Trends
Trends
AUG
23
2022
Social
Towards gender equality
More and more, we want to be ourselves at the workplace: free to share our opinion, free to come as we are, free from hiding any part of our personal life… Accordingly, companies bend over backwards to make this happen and embed it in programmes that ensure environments where we can experience this freedom.
Cellnex has brought this to life in its Equity, Diversity and Inclusion (EDI) Programme, which includes the company’s commitments and strategies in these areas and focuses on five lines of action: gender, generational, emotional-sexual, cultural and functional.
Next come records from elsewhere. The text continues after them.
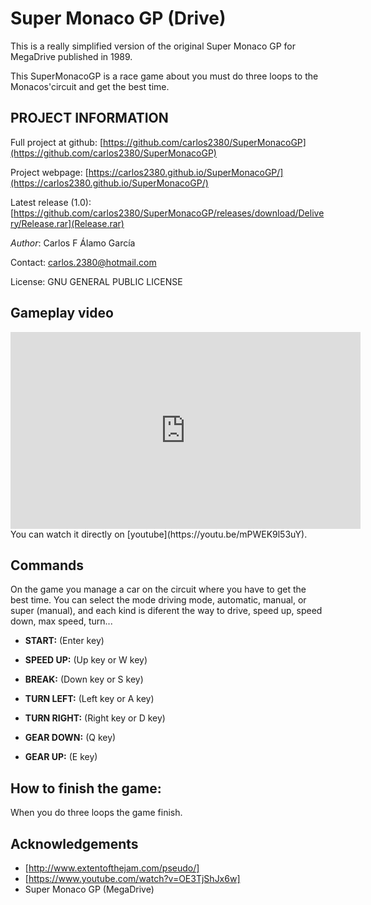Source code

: # Super Monaco GP (Drive)
This is a really simplified version of the original Super Monaco GP for MegaDrive published in 1989.

This SuperMonacoGP is a race game about you must do  three loops to the Monacos'circuit and get the best time.

## PROJECT INFORMATION

Full project at github: [https://github.com/carlos2380/SuperMonacoGP](https://github.com/carlos2380/SuperMonacoGP)

Project webpage: [https://carlos2380.github.io/SuperMonacoGP/](https://carlos2380.github.io/SuperMonacoGP/) 

Latest release (1.0): [https://github.com/carlos2380/SuperMonacoGP/releases/download/Delivery/Release.rar](Release.rar)  

*Author*: Carlos F Álamo García

Contact: carlos.2380@hotmail.com

License: GNU GENERAL PUBLIC LICENSE

## Gameplay video

<iframe width="560" height="315" src="https://www.youtube.com/embed/mPWEK9l53uY" frameborder="0" allowfullscreen=""></iframe>
You can watch it directly on [youtube](https://youtu.be/mPWEK9l53uY).



## Commands

On the game you manage a car on the circuit where you have to get the best time. You can select the mode driving mode, automatic, manual, or super (manual), and each kind is diferent the way to drive, speed up, speed down, max speed, turn...

* **START:** (Enter key)

* **SPEED UP:** (Up key or W key)
* **BREAK:** (Down key or S key)
* **TURN LEFT:** (Left key or A key)
* **TURN RIGHT:** (Right key or D key)
* **GEAR DOWN:** (Q key)
* **GEAR UP:** (E key)

## How to finish the game:

When you do three loops the game finish.

## Acknowledgements

* [http://www.extentofthejam.com/pseudo/]
* [https://www.youtube.com/watch?v=OE3TjShJx6w]
* Super Monaco GP (MegaDrive)
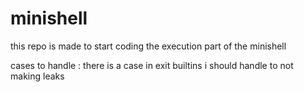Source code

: # minishell
this repo is made to start coding the execution part of the minishell


cases to handle :
there is a case in exit builtins i should handle to not making leaks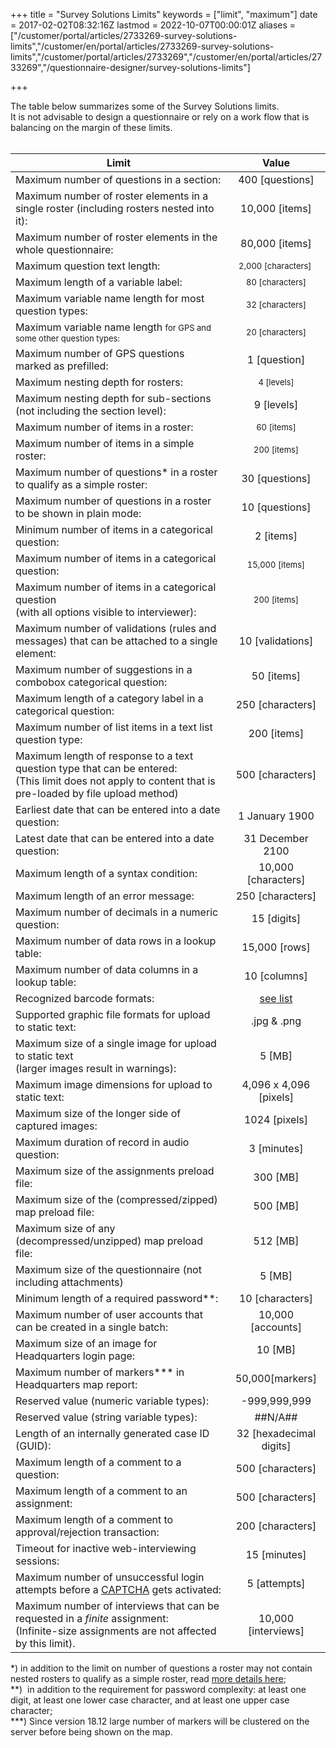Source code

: ﻿+++
title = "Survey Solutions Limits"
keywords = ["limit", "maximum"]
date = 2017-02-02T08:32:16Z
lastmod = 2022-10-07T00:00:01Z
aliases = ["/customer/portal/articles/2733269-survey-solutions-limits","/customer/en/portal/articles/2733269-survey-solutions-limits","/customer/portal/articles/2733269","/customer/en/portal/articles/2733269","/questionnaire-designer/survey-solutions-limits"]

+++

The table below summarizes some of the Survey Solutions limits.  
It is not advisable to design a questionnaire or rely on a work flow that
is balancing on the margin of these limits.  
 

<table class="table table-striped ">
<thead>
<tr class="header">
<th>Limit</th>
<th style="text-align: center;">Value</th>
</tr>
</thead>
<tbody>

<tr>
<td>Maximum number of questions in a section:</td>
<td style="text-align: center;">400 [questions]</td>
</tr>
<tr>
<td>Maximum number of roster elements in a single roster (including rosters nested into it):</td>
<td style="text-align: center;">10,000 [items]</td>
</tr>
<tr>
<td>Maximum number of roster elements in the whole questionnaire:</td>
<td style="text-align: center;">80,000 [items]</td>
</tr>
<tr>
<td>Maximum question text length:</td>
<td style="text-align: center;"><span style="font-size: 13px;">2,000 [characters] </span></td>
</tr>
<tr>
<td>Maximum length of a variable label:</td>
<td style="text-align: center;"><span style="font-size: 13px;">80 [characters]</span></td>
</tr>
<tr>
<td>Maximum variable name length for most question types:</td>
<td style="text-align: center;"><span style="font-size: 13px;">32 [characters]</span></td>
</tr>
<tr>
<td>Maximum variable name length <span style="font-size: 13px;">for GPS and some other question types:</span></td>
<td style="text-align: center;"><span style="font-size: 13px;">20 [characters]</span></td>
</tr>
<tr>
<td>Maximum number of GPS questions marked as prefilled:</td>
<td style="text-align: center;">1 [question]</td>
</tr>
<tr>
<td>Maximum nesting depth for rosters:</td>
<td style="text-align: center;"><span style="font-size: 13px;">4 [levels]</span></td>
</tr>
<tr>
<td>Maximum nesting depth for sub-sections<br />
(not including the section level):</td>
<td style="text-align: center;">9 [levels]</td>
</tr>
<tr>
<td>Maximum number of items in a roster:</td>
<td style="text-align: center;"><span style="font-size: 13px;">60 [items]</span></td>
</tr>
<tr>
<td>Maximum number of items in a simple roster:</td>
<td style="text-align: center;"><span style="font-size: 13px;">200 [items]</span></td>
</tr>
<tr>
<td>Maximum number of questions* in a roster to qualify as a simple roster:</td>
<td style="text-align: center;">30 [questions]</td>
</tr>
<tr>
<td>Maximum number of questions in a roster to be shown in plain mode:</td>
<td style="text-align: center;">10 [questions]</td>
</tr>
<tr>
<td>Minimum number of items in a categorical question:</td>
<td style="text-align: center;">2 [items]</td>
</tr>
<tr>
<td>Maximum number of items in a categorical question:</td>
<td style="text-align: center;"><span style="font-size: 13px;">15,000 [items]</span></td>
</tr>
<tr>
<td>Maximum number of items in a categorical question<br />
(with all options visible to interviewer):</td>
<td style="text-align: center;"><span style="font-size: 13px;">200 [items]</span></td>
</tr>
<tr>
<td>Maximum number of validations (rules and messages) that can be attached to a single element:</td>
<td style="text-align: center;">10 [validations]</td>
</tr>
<tr>
<td>Maximum number of suggestions in a combobox categorical question:</td>
<td style="text-align: center;">50 [items]</td>
</tr>
<tr>
<td>Maximum length of a category label in a categorical question:</td>
<td style="text-align: center;">250 [characters]</td>
</tr>
<tr>
<td>Maximum number of list items in a text list question type:</td>
<td style="text-align: center;">200 [items]</td>
</tr>
<tr>
<td>Maximum length of response to a text question type that can be entered:<BR>
(This limit does not apply to content that is pre-loaded by file upload method)</td>
<td style="text-align: center;">500 [characters]</td>
</tr>
<tr>
<td>Earliest date that can be entered into a date question:</td>
<td style="text-align: center;">1 January 1900</td>
</tr>
<tr>
<td>Latest date that can be entered into a date question:</td>
<td style="text-align: center;">31 December 2100</td>
</tr>
<tr>
<td>Maximum length of a syntax condition:</td>
<td style="text-align: center;">10,000 [characters]</td>
</tr>
<tr>
<td>Maximum length of an error message:</td>
<td style="text-align: center;">250 [characters]</td>
</tr>
<tr>
<td>Maximum number of decimals in a numeric question:</td>
<td style="text-align: center;">15 [digits]</td>
</tr>
<tr>
<td>Maximum number of data rows in a lookup table:</td>
<td style="text-align: center;">15,000 [rows]</td>
</tr>
<tr>
<td>Maximum number of data columns in a lookup table:</td>
<td style="text-align: center;">10 [columns]</td>
</tr>
<tr>
<td>Recognized barcode formats:</td>
<td style="text-align: center;"><a href="/questionnaire-designer/recognized-barcode-formats">see list</a></td>
</tr>
<tr>
<td>Supported graphic file formats for upload to static text:</td>
<td style="text-align: center;">.jpg &amp; .png</td>
</tr>
<tr>
<td>Maximum size of a single image for upload to static text<br />
(larger images result in warnings): </td>
<td style="text-align: center;">5 [MB]</td>
</tr>
<tr>
<td>Maximum image dimensions for upload to static text: </td>
<td style="text-align: center;">4,096 x 4,096 [pixels]</td>
</tr>
<tr>
<td>Maximum size of the longer side of captured images:</td>
<td style="text-align: center;">1024 [pixels]</td>
</tr>
<tr>
<td>Maximum duration of record in audio question:</td>
<td style="text-align: center;">3 [minutes]</td>
</tr>
<tr>
<td>Maximum size of the assignments preload file:</td>
<td style="text-align: center;">300 [MB]</td>
</tr>
<tr>
<td>Maximum size of the (compressed/zipped) map preload file:</td>
<td style="text-align: center;">500 [MB]</td>
</tr>
<td>Maximum size of any (decompressed/unzipped) map preload file:</td>
<td style="text-align: center;">512 [MB]</td>
</tr>
<tr>
<td>Maximum size of the questionnaire (not including attachments)</td>
<td style="text-align: center;">5 [MB]</td>
</tr>
<tr>
<td>Minimum length of a required password**:</td>
<td style="text-align: center;"><span style="text-align: center;">10 [characters]</span></td>
</tr>
<tr>
<td>Maximum number of user accounts that can be created in a single batch:</td>
<td style="text-align: center;">10,000 [accounts]</td>
</tr>
<tr>
<td>Maximum size of an image for Headquarters login page:</td>
<td style="text-align: center;">10 [MB]</td>
</tr>
<tr>
<td>Maximum number of markers*** in Headquarters map report:</td>
<td style="text-align: center;">50,000[markers]</td>
</tr>
<tr>
<td>Reserved value (numeric variable types):</td>
<td style="text-align: center;">-999,999,999</td>
</tr>
<tr>
<td>Reserved value (string variable types):</td>
<td style="text-align: center;">##N/A##</td>
</tr>
<tr>
<td>Length of an internally generated case ID (GUID):</td>
<td style="text-align: center;">32 [hexadecimal digits]</td>
</tr>
<tr>
<td>Maximum length of a comment to a question:</td>
<td style="text-align: center;">500 [characters]</td>
</tr>
<td>Maximum length of a comment to an assignment:</td>
<td style="text-align: center;">500 [characters]</td>
</tr>
<td>Maximum length of a comment to approval/rejection transaction:</td>
<td style="text-align: center;">200 [characters]</td>
</tr>
<tr>
<td>Timeout for inactive web-interviewing sessions:</td>
<td style="text-align: center;">15 [minutes]</td>
</tr>
<tr>
<td>Maximum number of unsuccessful login attempts before a
<A href="/headquarters/accounts/captcha/">CAPTCHA</A> gets activated:</td>
<td style="text-align: center;">5 [attempts]</td>
</tr>
<tr>
<td>Maximum number of interviews that can be requested in a <I>finite</I> assignment:<BR>
(Infinite-size assignments are not affected by this limit).</td>
<td style="text-align: center;">10,000 [interviews]</td>
</tr>

</tbody>
</table>


\*) in addition to the limit on number of questions a roster may not
contain nested rosters to qualify as a simple roster, read [more details
here](/customer/en/portal/articles/2472543-rosters);  
\*\*)  in addition to the requirement for password complexity: at least
one digit, at least one lower case character, and at least one upper
case character;  
\*\*\*) Since version 18.12 large number of markers will be clustered on the server before being shown on the map.
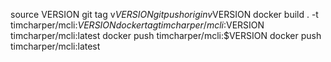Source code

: source VERSION
git tag v$VERSION
git push origin v$VERSION
docker build . -t timcharper/mcli:$VERSION 
docker tag timcharper/mcli:$VERSION timcharper/mcli:latest
docker push timcharper/mcli:$VERSION 
docker push timcharper/mcli:latest
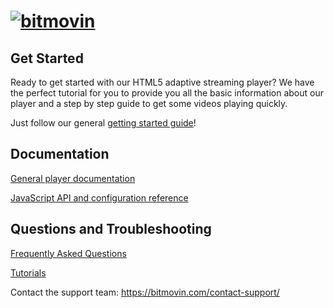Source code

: # [![bitmovin](http://bitmovin-a.akamaihd.net/webpages/bitmovin-logo-github.png)](https://bitmovin.com)

## Get Started
Ready to get started with our HTML5 adaptive streaming player? We have the perfect tutorial for you to provide you all the basic information about our player and a step by step guide to get some videos playing quickly.

Just follow our general [getting started guide](https://developer.bitmovin.com/hc/articles/115001503313-Get-Started-with-the-Bitmovin-Player)!

## Documentation
[General player documentation](https://developer.bitmovin.com/hc/categories/115000139893-Player)

[JavaScript API and configuration reference](https://developer.bitmovin.com/hc/articles/115003392473)

## Questions and Troubleshooting
[Frequently Asked Questions](https://developer.bitmovin.com/hc/en-us/sections/115000382354-Player)

[Tutorials](https://developer.bitmovin.com/hc/en-us/sections/115000382334-Tutorials)

Contact the support team: https://bitmovin.com/contact-support/

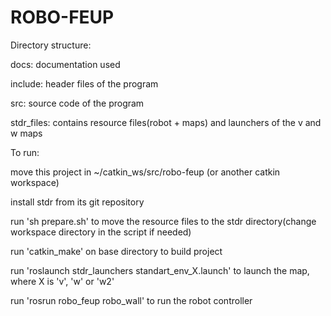 # ROBO-FEUP

Directory structure:

docs: documentation used

include: header files of the program

src: source code of the program

stdr_files: contains resource files(robot + maps) and launchers of the v and w maps

To run:

move this project in ~/catkin_ws/src/robo-feup (or another catkin workspace)

install stdr from its git repository

run 'sh prepare.sh' to move the resource files to the stdr directory(change workspace directory in the script if needed)

run 'catkin_make' on base directory to build project

run 'roslaunch stdr_launchers standart_env_X.launch' to launch the map, where X is 'v', 'w' or 'w2'

run 'rosrun robo_feup robo_wall' to run the robot controller 

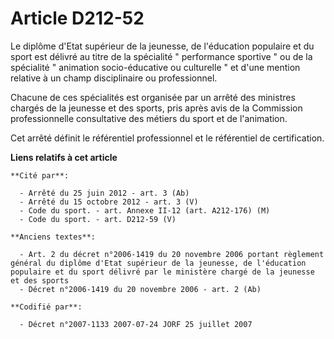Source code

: # Article D212-52

Le diplôme d'Etat supérieur de la jeunesse, de l'éducation populaire et du sport est délivré au titre de la spécialité "
performance sportive " ou de la spécialité " animation socio-éducative ou culturelle " et d'une mention relative à un champ
disciplinaire ou professionnel.

Chacune de ces spécialités est organisée par un arrêté des ministres chargés de la jeunesse et des sports, pris après avis de
la Commission professionnelle consultative des métiers du sport et de l'animation.

Cet arrêté définit le référentiel professionnel et le référentiel de certification.

**Liens relatifs à cet article**

	**Cité par**:

	  - Arrêté du 25 juin 2012 - art. 3 (Ab)
	  - Arrêté du 15 octobre 2012 - art. 3 (V)
	  - Code du sport. - art. Annexe II-12 (art. A212-176) (M)
	  - Code du sport. - art. D212-59 (V)

	**Anciens textes**:

	  - Art. 2 du décret n°2006-1419 du 20 novembre 2006 portant règlement général du diplôme d'Etat supérieur de la jeunesse, de l'éducation populaire et du sport délivré par le ministère chargé de la jeunesse et des sports
	  - Décret n°2006-1419 du 20 novembre 2006 - art. 2 (Ab)

	**Codifié par**:

	  - Décret n°2007-1133 2007-07-24 JORF 25 juillet 2007
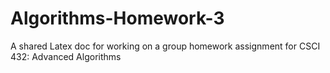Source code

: # Algorithms-Homework-3
A shared Latex doc for working on a group homework assignment for CSCI 432: Advanced Algorithms
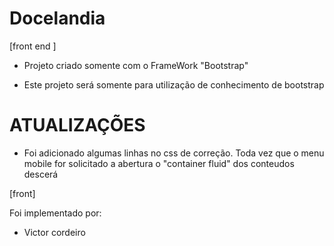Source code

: ﻿# Docelandia

[front end ]

- Projeto criado somente com o FrameWork "Bootstrap"

- Este projeto será somente para utilização de conhecimento de bootstrap

# ATUALIZAÇÕES

- Foi adicionado algumas linhas no css de correção. Toda vez que o menu mobile for solicitado a abertura o "container fluid" dos conteudos descerá

[front]

Foi implementado por:

- Victor cordeiro
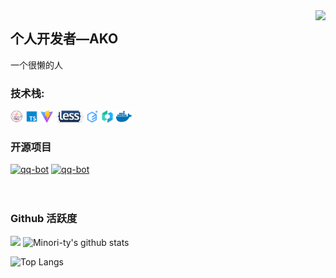 <img align="right" src="https://count.getloli.com/get/@:Minori-ty?theme=rule34">

## 个人开发者—AKO

一个很懒的人

### **技术栈:**

<a href="https://https://www.java.com/zh-CN/"><code><img height="20" src="./images/icons8-java-64.png"></code></a>
<a href="https://www.tslang.cn/index.html"><code><img height="20" src="./images/typescript.png"></code></a>
<a href="https://cn.vitejs.dev"><code><img height="20" src="./images/vite.png"></code></a>
<a href="https://less.bootcss.com"><code><img height="20" src="./images/less.png"></code></a>
<a href="https://element-plus.org/#/zh-CN"><code><img height="20" src="./images/element plus.svg"></code></a>
<a href="https://vant-contrib.gitee.io/vant/v3/#/zh-CN"><code><img height="20" src="./images/vant.png"></code></a>
<a href="https://www.docker.com"><code><img height="20" src="./images/docker.png"></code></a>

### 开源项目

[![qq-bot](https://github-readme-stats.vercel.app/api/pin/?username=274337383&repo=boot-05-web-01)](https://github.com/Minori-ty/qq-bot)
[![qq-bot](https://github-readme-stats.vercel.app/api/pin/?username=Minori-ty&repo=vue3-electron-serialport)](https://github.com/Minori-ty/vue3-electron-serialport)
<br><br><br>

### Github 活跃度

[![](https://activity-graph.herokuapp.com/graph?username=274337383&theme=dracula)](https://github.com/274337383/github-readme-activity-graph)
![Minori-ty's github stats](https://github-readme-stats.vercel.app/api?username=274337383&show_icons=true&theme=vue)

![Top Langs](https://github-readme-stats.vercel.app/api/top-langs/?username=274337383)
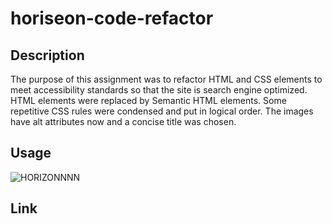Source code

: # horiseon-code-refactor

## Description

The purpose of this assignment was to refactor HTML and CSS elements to meet accessibility standards so that the site is search engine optimized. HTML elements were replaced by Semantic HTML elements. Some repetitive CSS rules were condensed and put in logical order. The images have alt attributes now and a concise title was chosen.

## Usage
![HORIZONNNN](https://user-images.githubusercontent.com/114173723/197088272-a9ec02c7-c13b-4420-a750-d69772f9d235.png)



## Link
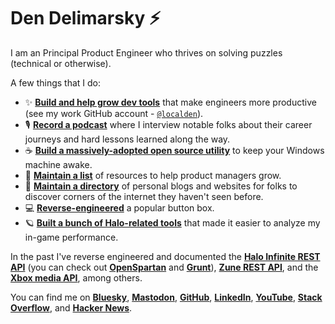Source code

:# Den Delimarsky ⚡

I am an Principal Product Engineer who thrives on solving puzzles (technical or otherwise).

A few things that I do:

- ✨ [**Build and help grow dev tools**](https://github.com/features/copilot) that make engineers more productive (see my work GitHub account - [`@localden`](https://github.com/localden)).
- 🎙️ [**Record a podcast**](https://theworkitem.com) where I interview notable folks about their career journeys and hard lessons learned along the way.
- ☕️ [**Build a massively-adopted open source utility**](https://awake.den.dev/) to keep your Windows machine awake.
- 📕 [**Maintain a list**](https://github.com/dend/awesome-product-management) of resources to help product managers grow.
- 🌳 [**Maintain a directory**](https://blogscroll.com) of personal blogs and websites for folks to discover corners of the internet they haven't seen before.
- 💻 [**Reverse-engineered**](https://deck.surf/) a popular button box.
- 🪐 [**Built a bunch of Halo-related tools**](https://openspartan.com/) that made it easier to analyze my in-game performance.

In the past I've reverse engineered and documented the **[Halo Infinite REST API](https://den.dev/blog/halo-api/)** (you can check out **[OpenSpartan](https://openspartan.com)** and **[Grunt](https://gruntapi.com)**), **[Zune REST API](https://den.dev/blog/zune-api/)**, and the **[Xbox media API](https://den.dev/blog/xbox-live-download-captures/)**, among others.

You can find me on [**Bluesky**](https://bsky.app/den.dev), [**Mastodon**](https://mastodon.social/@localden), [**GitHub**](https://github.com/dend), [**LinkedIn**](https://www.linkedin.com/in/dendeli/), [**YouTube**](https://www.youtube.com/@DenDev), [**Stack Overflow**](https://stackoverflow.com/users/303696/den), and [**Hacker News**](https://news.ycombinator.com/user?id=dend).
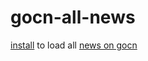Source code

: # gocn-all-news

[install](https://greasyfork.org/zh-CN/scripts/372465-gocn-all-news) to load all [news on gocn](https://gocn.vip/explore/category-14)
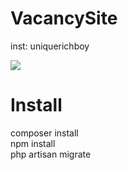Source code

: # VacancySite
 inst: uniquerichboy
 
 <img src="https://i.imgur.com/UrW4U3U.png">
 
 # Install
 composer install </br>
 npm install </br>
 php artisan migrate </br>
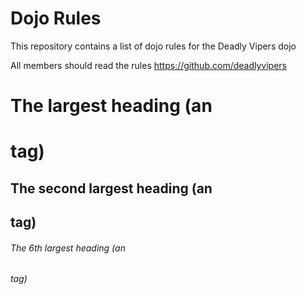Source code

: Dojo Rules
==========

This repository contains a list of dojo rules for the Deadly Vipers dojo

All members should read the rules
https://github.com/deadlyvipers

# The largest heading (an <h1> tag)
## The second largest heading (an <h2> tag)
###### The 6th largest heading (an <h6> tag)

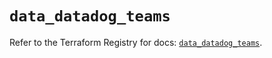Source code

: # `data_datadog_teams`

Refer to the Terraform Registry for docs: [`data_datadog_teams`](https://registry.terraform.io/providers/datadog/datadog/3.58.0/docs/data-sources/teams).
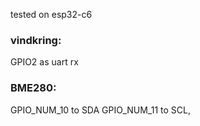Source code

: tested on esp32-c6


### vindkring:

GPIO2 as uart rx


### BME280:

GPIO_NUM_10 to SDA
GPIO_NUM_11 to SCL,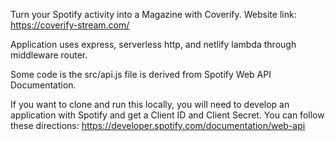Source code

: Turn your Spotify activity into a Magazine with Coverify. Website link: https://coverify-stream.com/

Application uses express, serverless http, and netlify lambda through middleware router.

Some code is the src/api.js file is derived from Spotify Web API Documentation.


If you want to clone and run this locally, you will need to develop an application with Spotify and get a Client ID and Client Secret. You can follow these directions: https://developer.spotify.com/documentation/web-api
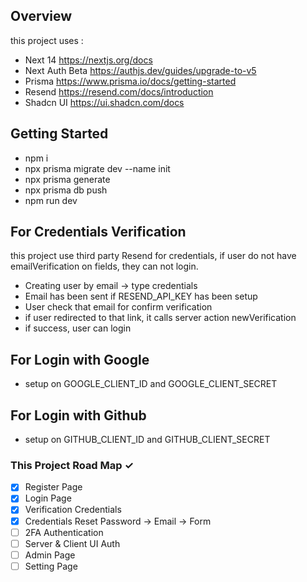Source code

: ## Overview
this project uses :
- Next 14 https://nextjs.org/docs
- Next Auth Beta https://authjs.dev/guides/upgrade-to-v5
- Prisma https://www.prisma.io/docs/getting-started
- Resend https://resend.com/docs/introduction
- Shadcn UI https://ui.shadcn.com/docs

## Getting Started
- npm i
- npx prisma migrate dev --name init
- npx prisma generate
- npx prisma db push
- npm run dev

## For Credentials Verification
this project use third party Resend for credentials, if user do not have emailVerification on fields, they can not login.
- Creating user by email -> type credentials
- Email has been sent if RESEND_API_KEY has been setup
- User check that email for confirm verification
- if user redirected to that link, it calls server action newVerification
- if success, user can login

## For Login with Google
- setup on GOOGLE_CLIENT_ID and GOOGLE_CLIENT_SECRET

## For Login with Github
- setup on GITHUB_CLIENT_ID and GITHUB_CLIENT_SECRET

### This Project Road Map ✓
- [x] Register Page
- [x] Login Page
- [x] Verification Credentials
- [x] Credentials Reset Password -> Email -> Form
- [ ] 2FA Authentication
- [ ] Server & Client UI Auth
- [ ] Admin Page
- [ ] Setting Page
The company, which in five years has integrated multiple teams in 12 countries and represents numerous identities, philosophies, ideas and perspectives, is aware that this strategy requires work in collaboration. For that reason, it has EDI Champions, a group of employees from varying countries, positions, genders and ages who help to implement and promote the action plan.
One of the five EDI pillars is gender. In a historically unequal sector like telecommunications, Cellnex’s work on equality in this field aims to promote equal opportunities and foster gender equity at all levels, inside and outside the company.
In 2021, Cellnex joined Target Gender Equality, an accelerator programme helping signatory companies on the United Nations’ Global Compact to deepen implementation of the Women’s Empowerment Principles (WEP) and strengthen contributions to SDG 5.5 (participation and equal opportunities for women’s leadership).
With Target Gender Equality, Cellnex’s challenge is to assess its gender equality performance, set ambitious corporate targets and take action to address barriers to gender equality both within the organisation and across its wider sphere of influence. “Our goal is for women to make up 50% of all new hires, occupy at least 30% of management positions, and receive at least 50% of all promotions by 2025”, says Arantza Caja , Global Head of Talent Management at Cellnex.
This effort is paying off: in 2022, Cellnex was selected as one of 418 companies to join the Bloomberg Gender Equality Index (GEI), which measures gender equality against five pillars: female leadership and talent flow, equal pay and gender pay parity, inclusive culture, sexual harassment policies and pro-women branding. The index recognizes Cellnex’s commitment to advance gender equality in the labour market by developing policies and initiatives to promote women’s careers and greater female representation in the organisation. (As of this July the company’s Board of Directors has six female directors, exceeding the 50% gender-diversity target.) It also acknowledges the company’s efforts in recent years to continue moving towards wage equality, gender pay parity, female leadership, talent promotion and more.
Another indication that we are moving in the right direction is shown by the fact that Cellnex was the first company in Italy to achieve UNI/PdR 125 certification, proof that the company has introduced concrete measures to reduce the gender gap in growth opportunities, equal pay, equal roles, gender management policies and maternity protection. “We welcome the integration of the gender equity principle into national legislation and are very proud to have received this certification. In fact, this is the only way to overcome stereotypes and focus on designing and implementing concrete policies that invest in talent, regardless of gender”, says Gianluca Landolina, CEO of Cellnex Italy.
But not all the work is internal; part of the solution lies in promoting and fostering STEM careers among young women outside the company. In that connection, this June, in Poland, Adesola Ajibola, CFO of Cellnex Poland, gave an inspirational presentation at the Women in Tech Summit discussing her personal experience in tech companies and at Cellnex in particular. “Little by little I started to build my foundation. One job at a time, one step at a time”, she said, adding, “I have worked in many sectors, but nothing has been as exciting as my time in technology. It is constantly changing, it is dynamic. The innovation is unparalleled. And this innovation is creating more and more roles and opportunities for women in technology”.
The company also works to promote STEM careers among young women by collaborating with Technovation Girls, a global technology and entrepreneurship initiative led by girls aged 10 to 18 that fosters careers in technology, opens doors to the world of tech for young women and encourages enterprise.
Taken together, these are firm steps towards gender equality at every level of the organisation and in all dimensions of the company.